Economics: Consumption and Credit Sustain Growth
According to the National Statistics Office’s preliminary estimate of GDP for the first quarter of 2016, the Mexican economy grew 2.7% between January and March compared to the same quarter a year earlier. The report was in line with GEA’s estimate of 2.6%.
Preliminary GDP growth was driven primarily by the service sector, which during the first quarter of 2016 expanded 3.7% year over year; this marks the second consecutive quarter in which services have achieved their strongest rate of growth since the first quarter of 2013.
The service sector’s continuing momentum is directly related to the ongoing rise in private consumption, which grew at 12-month rates of better than 3.0% each month between December 2015 and February 2016. At the same time, consumer, housing and business credit have been growing at among their quickest rates of the past two years.
In its latest monetary policy statement, Banco de México said last week that the expansion of the Mexican economy during the first quarter of the year was sustained by the strength of private consumption even as external demand weakened, as did gross fixed investment.

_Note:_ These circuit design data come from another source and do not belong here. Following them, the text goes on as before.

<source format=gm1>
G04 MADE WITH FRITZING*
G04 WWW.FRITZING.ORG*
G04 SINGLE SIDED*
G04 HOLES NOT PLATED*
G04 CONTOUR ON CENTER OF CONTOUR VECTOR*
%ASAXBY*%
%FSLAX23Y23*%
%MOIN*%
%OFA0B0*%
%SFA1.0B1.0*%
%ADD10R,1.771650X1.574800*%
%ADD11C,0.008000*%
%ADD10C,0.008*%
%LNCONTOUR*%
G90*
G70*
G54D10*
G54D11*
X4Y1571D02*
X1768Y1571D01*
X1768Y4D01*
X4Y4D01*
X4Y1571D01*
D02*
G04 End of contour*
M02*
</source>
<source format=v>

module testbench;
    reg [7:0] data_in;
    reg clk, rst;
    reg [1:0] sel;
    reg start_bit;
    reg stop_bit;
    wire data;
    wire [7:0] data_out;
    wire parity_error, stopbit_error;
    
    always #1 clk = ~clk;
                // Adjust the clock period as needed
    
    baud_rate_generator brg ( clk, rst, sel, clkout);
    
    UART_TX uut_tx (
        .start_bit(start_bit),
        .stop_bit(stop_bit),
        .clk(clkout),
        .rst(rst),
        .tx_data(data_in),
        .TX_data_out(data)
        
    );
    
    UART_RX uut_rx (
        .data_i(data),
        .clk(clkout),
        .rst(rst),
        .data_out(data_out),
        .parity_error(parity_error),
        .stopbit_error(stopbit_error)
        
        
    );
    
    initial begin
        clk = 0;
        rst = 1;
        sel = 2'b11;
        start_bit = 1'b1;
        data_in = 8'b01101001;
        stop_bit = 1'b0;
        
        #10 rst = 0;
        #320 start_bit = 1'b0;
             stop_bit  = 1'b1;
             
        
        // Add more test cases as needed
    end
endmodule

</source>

In that statement, the monetary authority said it was leaving its target overnight lending rate at 3.75% as the balance of risks to growth is unchanged from the previous policy review, conducted a month earlier.
Evidence of those factors was made public last week in the form of reports on private consumption and fixed investment. An especially strong report on private consumption reveled a 5.1% expansion of such spending in February, a considerable improvement over the 2.8% increase reported for the same month of 2015.

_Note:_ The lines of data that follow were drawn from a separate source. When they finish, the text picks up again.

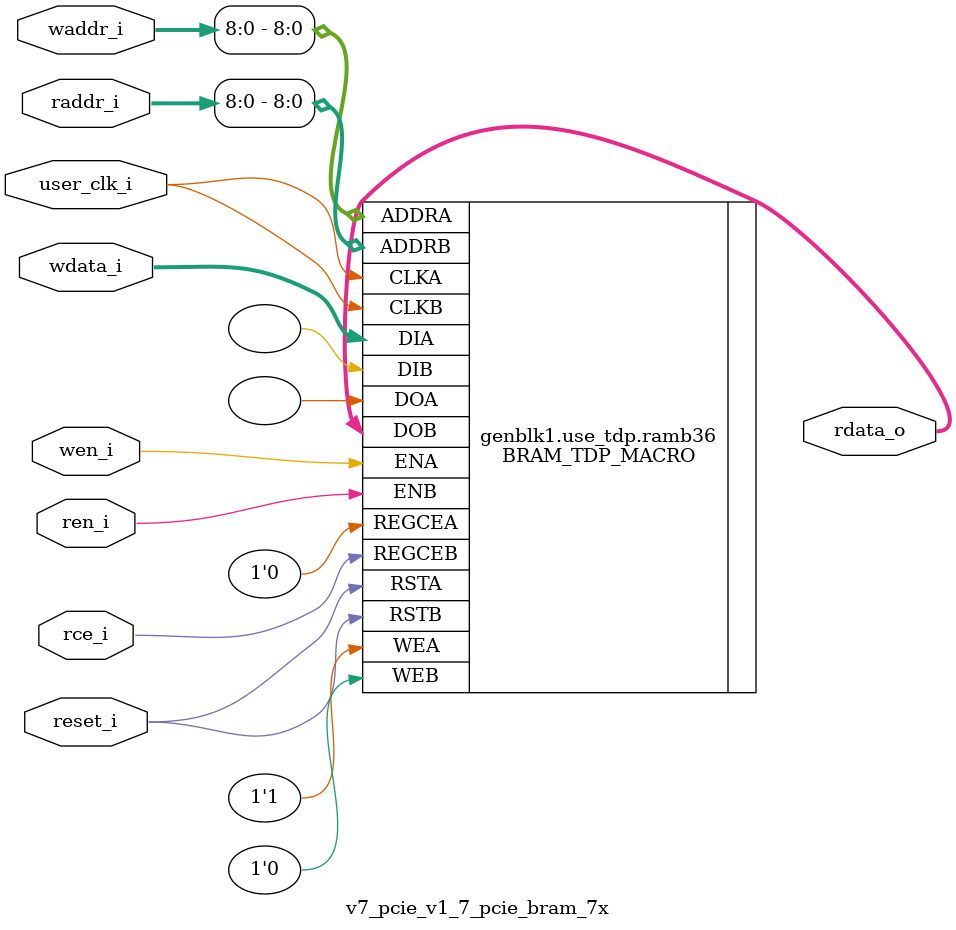
<source format=v>

`timescale 1ps/1ps

module v7_pcie_v1_7_pcie_bram_7x
  #(
    parameter [3:0]  LINK_CAP_MAX_LINK_SPEED = 4'h1,        // PCIe Link Speed : 1 - 2.5 GT/s; 2 - 5.0 GT/s
    parameter [5:0]  LINK_CAP_MAX_LINK_WIDTH = 6'h08,       // PCIe Link Width : 1 / 2 / 4 / 8
    parameter IMPL_TARGET = "HARD",                         // the implementation target : HARD, SOFT
    parameter DOB_REG = 0,                                  // 1 - use the output register;
                                                            // 0 - don't use the output register
    parameter WIDTH = 0                                     // supported WIDTH's : 4, 9, 18, 36 - uses RAMB36
                                                            //                     72 - uses RAMB36SDP
    )
    (
     input               user_clk_i,// user clock
     input               reset_i,   // bram reset

     input               wen_i,     // write enable
     input [12:0]        waddr_i,   // write address
     input [WIDTH - 1:0] wdata_i,   // write data

     input               ren_i,     // read enable
     input               rce_i,     // output register clock enable
     input [12:0]        raddr_i,   // read address

     output [WIDTH - 1:0] rdata_o   // read data
     );

   // map the address bits
   localparam ADDR_MSB = ((WIDTH == 4)  ? 12 :
                          (WIDTH == 9)  ? 11 :
                          (WIDTH == 18) ? 10 :
                          (WIDTH == 36) ?  9 :
                                           8
                          );

   // set the width of the tied off low address bits
   localparam ADDR_LO_BITS = ((WIDTH == 4)  ? 2 :
                              (WIDTH == 9)  ? 3 :
                              (WIDTH == 18) ? 4 :
                              (WIDTH == 36) ? 5 :
                                              0 // for WIDTH 72 use RAMB36SDP
                              );

   // map the data bits
   localparam D_MSB =  ((WIDTH == 4)  ?  3 :
                        (WIDTH == 9)  ?  7 :
                        (WIDTH == 18) ? 15 :
                        (WIDTH == 36) ? 31 :
                                        63
                        );

   // map the data parity bits
   localparam DP_LSB =  D_MSB + 1;

   localparam DP_MSB =  ((WIDTH == 4)  ? 4 :
                         (WIDTH == 9)  ? 8 :
                         (WIDTH == 18) ? 17 :
                         (WIDTH == 36) ? 35 :
                                         71
                        );

   localparam DPW = DP_MSB - DP_LSB + 1;
   localparam WRITE_MODE = ((WIDTH == 72) && (!((LINK_CAP_MAX_LINK_SPEED == 4'h2) && (LINK_CAP_MAX_LINK_WIDTH == 6'h08)))) ? "WRITE_FIRST" :
                           ((LINK_CAP_MAX_LINK_SPEED == 4'h2) && (LINK_CAP_MAX_LINK_WIDTH == 6'h08)) ? "WRITE_FIRST" : "NO_CHANGE";


   localparam DEVICE = (IMPL_TARGET == "HARD") ? "7SERIES" : "VIRTEX6";
   localparam BRAM_SIZE = "36Kb";

   localparam WE_WIDTH =(DEVICE == "VIRTEX5" || DEVICE == "VIRTEX6" || DEVICE == "7SERIES") ?
                            ((WIDTH <= 9) ? 1 :
                             (WIDTH > 9 && WIDTH <= 18) ? 2 :
                             (WIDTH > 18 && WIDTH <= 36) ? 4 :
                             (WIDTH > 36 && WIDTH <= 72) ? 8 :
                             (BRAM_SIZE == "18Kb") ? 4 : 8 ) : 8;

   //synthesis translate_off
   initial begin
      //$display("[%t] %m DOB_REG %0d WIDTH %0d ADDR_MSB %0d ADDR_LO_BITS %0d DP_MSB %0d DP_LSB %0d D_MSB %0d",
      //          $time, DOB_REG,   WIDTH,    ADDR_MSB,    ADDR_LO_BITS,    DP_MSB,    DP_LSB,    D_MSB);

      case (WIDTH)
        4,9,18,36,72:;
        default:
          begin
             $display("[%t] %m Error WIDTH %0d not supported", $time, WIDTH);
             $finish;
          end
      endcase // case (WIDTH)
   end
   //synthesis translate_on

   generate
   if ((LINK_CAP_MAX_LINK_WIDTH == 6'h08 && LINK_CAP_MAX_LINK_SPEED == 4'h2) || (WIDTH == 72)) begin : use_sdp
        BRAM_SDP_MACRO #(
               .DEVICE        (DEVICE),
               .BRAM_SIZE     (BRAM_SIZE),
               .DO_REG        (DOB_REG),
               .READ_WIDTH    (WIDTH),
               .WRITE_WIDTH   (WIDTH),
               .WRITE_MODE    (WRITE_MODE)
               )
        ramb36sdp(
               .DO             (rdata_o[WIDTH-1:0]),
               .DI             (wdata_i[WIDTH-1:0]),
               .RDADDR         (raddr_i[ADDR_MSB:0]),
               .RDCLK          (user_clk_i),
               .RDEN           (ren_i),
               .REGCE          (rce_i),
               .RST            (reset_i),
               .WE             ({WE_WIDTH{1'b1}}),
               .WRADDR         (waddr_i[ADDR_MSB:0]),
               .WRCLK          (user_clk_i),
               .WREN           (wen_i)
               );

    end  // block: use_sdp
    else if (WIDTH <= 36) begin : use_tdp
    // use RAMB36's if the width is 4, 9, 18, or 36
        BRAM_TDP_MACRO #(
               .DEVICE        (DEVICE),
               .BRAM_SIZE     (BRAM_SIZE),
               .DOA_REG       (0),
               .DOB_REG       (DOB_REG),
               .READ_WIDTH_A  (WIDTH),
               .READ_WIDTH_B  (WIDTH),
               .WRITE_WIDTH_A (WIDTH),
               .WRITE_WIDTH_B (WIDTH),
               .WRITE_MODE_A  (WRITE_MODE)
               )
        ramb36(
               .DOA            (),
               .DOB            (rdata_o[WIDTH-1:0]),
               .ADDRA          (waddr_i[ADDR_MSB:0]),
               .ADDRB          (raddr_i[ADDR_MSB:0]),
               .CLKA           (user_clk_i),
               .CLKB           (user_clk_i),
               .DIA            (wdata_i[WIDTH-1:0]),
               .DIB            ({WIDTH{1'b0}}),
               .ENA            (wen_i),
               .ENB            (ren_i),
               .REGCEA         (1'b0),
               .REGCEB         (rce_i),
               .RSTA           (reset_i),
               .RSTB           (reset_i),
               .WEA            ({WE_WIDTH{1'b1}}),
               .WEB            ({WE_WIDTH{1'b0}})
               );
   end // block: use_tdp
   endgenerate

endmodule // pcie_bram_7x


</source>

Consumers displayed renewed enthusiasm for imported goods as purchases of such items increased at a 12-month rate of 12.5%. At the same time, consumption of domestically generated services (+4.7%) and goods of local origin (4.0%) remained strong.
Accumulated results for January-February 2016 show that consumption widened 4.3%, up from 3.2% in the same period of 2015.
At the same time, gross fixed investment grew a relatively robust 5.2% in February compared to the same month a year earlier, but when combined with much weaker results from January, the average rate of expansion in GFI year to date is a lackluster 2.5% as opposed to the 4.9% increase reported for the same two-month period of 2015.
Mexico’s leading indicator for March slipped 0.03 points compared to the previous month, thereby marking the 18th consecutive month of weaker results.
The main factor accounting for the downside in the March index was slippage in the business confidence index’s component as to whether this might be a good time to invest, which moved 0.03 points lower for the month.